A majority of feminists as I understand them argue that the per se enjoyment of the physical body and particularly the female form is a form of "objectification". I completely disagree because in my opinion the female form has aesthetic qualities that are not "object" like at all and are actually quite human and therefor the appreciation of the female form is not objectification. Are there feminists who agree with that stance?
Accepted:
May 18, 2011

Comments

Sean Greenberg
May 31, 2011 (changed May 31, 2011) Permalink

Many philosophers committed to feminism are concerned with 'objectification', i.e., roughly, treating a person--often, as in this case and henceforth, a woman--as a thing in some way.
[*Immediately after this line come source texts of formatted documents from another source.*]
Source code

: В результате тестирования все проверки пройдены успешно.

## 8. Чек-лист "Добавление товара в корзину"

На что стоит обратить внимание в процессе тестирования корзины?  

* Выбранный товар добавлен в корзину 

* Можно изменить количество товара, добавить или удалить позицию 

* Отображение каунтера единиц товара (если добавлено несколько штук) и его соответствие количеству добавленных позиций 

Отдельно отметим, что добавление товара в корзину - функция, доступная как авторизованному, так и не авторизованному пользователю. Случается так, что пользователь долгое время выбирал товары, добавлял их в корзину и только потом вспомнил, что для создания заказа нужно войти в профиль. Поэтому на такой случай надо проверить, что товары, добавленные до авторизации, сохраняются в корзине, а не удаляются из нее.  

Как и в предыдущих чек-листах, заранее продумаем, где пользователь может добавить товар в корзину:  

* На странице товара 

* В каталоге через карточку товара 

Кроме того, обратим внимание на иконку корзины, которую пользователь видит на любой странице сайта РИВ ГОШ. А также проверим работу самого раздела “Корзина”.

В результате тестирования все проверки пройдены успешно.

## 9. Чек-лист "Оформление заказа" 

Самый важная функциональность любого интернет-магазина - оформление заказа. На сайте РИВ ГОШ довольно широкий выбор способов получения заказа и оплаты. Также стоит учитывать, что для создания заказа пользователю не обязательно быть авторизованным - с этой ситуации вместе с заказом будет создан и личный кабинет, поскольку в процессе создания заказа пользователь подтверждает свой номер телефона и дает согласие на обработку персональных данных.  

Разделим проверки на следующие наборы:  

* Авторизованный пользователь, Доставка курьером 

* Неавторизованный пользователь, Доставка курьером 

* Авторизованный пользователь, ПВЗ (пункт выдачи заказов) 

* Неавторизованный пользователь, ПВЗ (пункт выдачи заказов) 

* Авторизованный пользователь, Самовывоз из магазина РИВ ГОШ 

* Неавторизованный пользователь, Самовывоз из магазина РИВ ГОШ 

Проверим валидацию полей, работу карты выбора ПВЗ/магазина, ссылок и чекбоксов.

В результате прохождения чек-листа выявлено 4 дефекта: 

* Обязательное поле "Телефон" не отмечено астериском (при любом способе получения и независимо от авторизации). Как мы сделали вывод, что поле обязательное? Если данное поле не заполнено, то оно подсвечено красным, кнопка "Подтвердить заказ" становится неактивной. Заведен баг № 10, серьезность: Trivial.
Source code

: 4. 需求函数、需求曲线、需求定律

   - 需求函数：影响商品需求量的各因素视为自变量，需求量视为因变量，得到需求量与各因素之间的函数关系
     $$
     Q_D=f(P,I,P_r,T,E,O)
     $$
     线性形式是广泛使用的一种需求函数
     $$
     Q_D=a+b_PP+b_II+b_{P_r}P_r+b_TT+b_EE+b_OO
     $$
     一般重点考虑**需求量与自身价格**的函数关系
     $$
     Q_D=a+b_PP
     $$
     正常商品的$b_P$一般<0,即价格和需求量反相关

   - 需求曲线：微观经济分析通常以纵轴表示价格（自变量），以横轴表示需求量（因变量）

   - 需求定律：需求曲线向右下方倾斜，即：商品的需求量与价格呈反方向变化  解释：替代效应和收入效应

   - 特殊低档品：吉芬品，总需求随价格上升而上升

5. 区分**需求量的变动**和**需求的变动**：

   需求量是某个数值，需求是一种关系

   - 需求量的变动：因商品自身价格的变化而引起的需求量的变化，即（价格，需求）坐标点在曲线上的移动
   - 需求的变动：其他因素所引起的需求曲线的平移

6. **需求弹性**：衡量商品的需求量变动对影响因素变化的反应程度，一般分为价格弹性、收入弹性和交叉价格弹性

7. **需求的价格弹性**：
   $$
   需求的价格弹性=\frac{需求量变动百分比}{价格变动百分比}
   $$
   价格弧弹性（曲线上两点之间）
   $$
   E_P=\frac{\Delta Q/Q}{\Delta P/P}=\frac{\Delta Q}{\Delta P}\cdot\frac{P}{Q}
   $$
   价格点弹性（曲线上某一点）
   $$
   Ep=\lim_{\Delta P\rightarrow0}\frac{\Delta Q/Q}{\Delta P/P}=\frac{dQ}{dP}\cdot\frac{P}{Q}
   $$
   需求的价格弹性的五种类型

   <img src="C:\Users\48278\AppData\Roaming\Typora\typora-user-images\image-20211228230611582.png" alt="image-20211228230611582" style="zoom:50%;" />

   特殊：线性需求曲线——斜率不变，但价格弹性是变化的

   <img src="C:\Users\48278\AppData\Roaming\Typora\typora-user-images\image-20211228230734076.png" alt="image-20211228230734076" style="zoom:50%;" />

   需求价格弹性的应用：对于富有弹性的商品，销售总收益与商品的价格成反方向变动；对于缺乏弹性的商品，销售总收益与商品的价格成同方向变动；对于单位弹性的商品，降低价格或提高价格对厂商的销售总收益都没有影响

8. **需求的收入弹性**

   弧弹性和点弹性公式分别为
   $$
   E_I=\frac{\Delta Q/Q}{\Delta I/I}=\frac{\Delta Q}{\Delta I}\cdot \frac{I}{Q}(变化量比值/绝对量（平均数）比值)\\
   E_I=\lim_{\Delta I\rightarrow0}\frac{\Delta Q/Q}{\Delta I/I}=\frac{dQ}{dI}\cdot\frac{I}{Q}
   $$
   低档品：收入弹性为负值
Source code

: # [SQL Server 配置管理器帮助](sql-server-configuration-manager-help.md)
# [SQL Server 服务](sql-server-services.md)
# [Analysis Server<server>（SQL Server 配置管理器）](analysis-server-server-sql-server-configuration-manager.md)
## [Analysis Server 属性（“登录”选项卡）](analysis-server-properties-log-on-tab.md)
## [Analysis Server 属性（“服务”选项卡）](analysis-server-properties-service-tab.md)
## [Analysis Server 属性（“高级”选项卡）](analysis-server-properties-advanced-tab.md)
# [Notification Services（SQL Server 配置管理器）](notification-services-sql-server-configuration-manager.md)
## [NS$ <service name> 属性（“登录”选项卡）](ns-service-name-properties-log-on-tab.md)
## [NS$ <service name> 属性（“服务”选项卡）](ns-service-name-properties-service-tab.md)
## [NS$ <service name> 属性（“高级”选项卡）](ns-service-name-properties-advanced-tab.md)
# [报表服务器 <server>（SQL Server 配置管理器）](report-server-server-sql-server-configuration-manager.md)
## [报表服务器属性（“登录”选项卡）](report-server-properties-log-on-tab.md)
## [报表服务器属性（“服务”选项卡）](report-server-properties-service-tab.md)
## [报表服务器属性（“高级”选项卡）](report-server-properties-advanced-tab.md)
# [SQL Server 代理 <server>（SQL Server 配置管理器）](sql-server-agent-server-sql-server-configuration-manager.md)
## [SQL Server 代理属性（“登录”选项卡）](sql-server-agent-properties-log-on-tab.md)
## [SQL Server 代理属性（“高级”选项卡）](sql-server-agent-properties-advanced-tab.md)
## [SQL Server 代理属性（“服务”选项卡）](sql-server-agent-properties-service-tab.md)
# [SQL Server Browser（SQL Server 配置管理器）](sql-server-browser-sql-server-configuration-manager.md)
While the concept of objectification is slippery, as noted in the Stanford Encyclopedia of Philosophy entry on the topic, from which I profited and which one can access by clicking here, the case you present is clear-cut.

While there are senses of objectification that are akin to taking the female form as an object of aesthetic appreciation--such as the reduction of a person to her body or her appearance--the mere appreciation of the beauty of the female form in particular or of the human body in general does not seem to me, in and of itself, to constitute a form of objectification, and I would be surprised if it were indeed the case that the majority of feminists would consider the aesthetic appreciation of the human body to be a form of objectification. To be sure, if one rigorously and uniquely adopts an 'aesthetic attitude' towards the human body, one might come to objectify the body, but one certainly need not do so, and so I do not think that the consideration of the human body as an object of aesthetic appreciation should actually be seen as a form of objectification.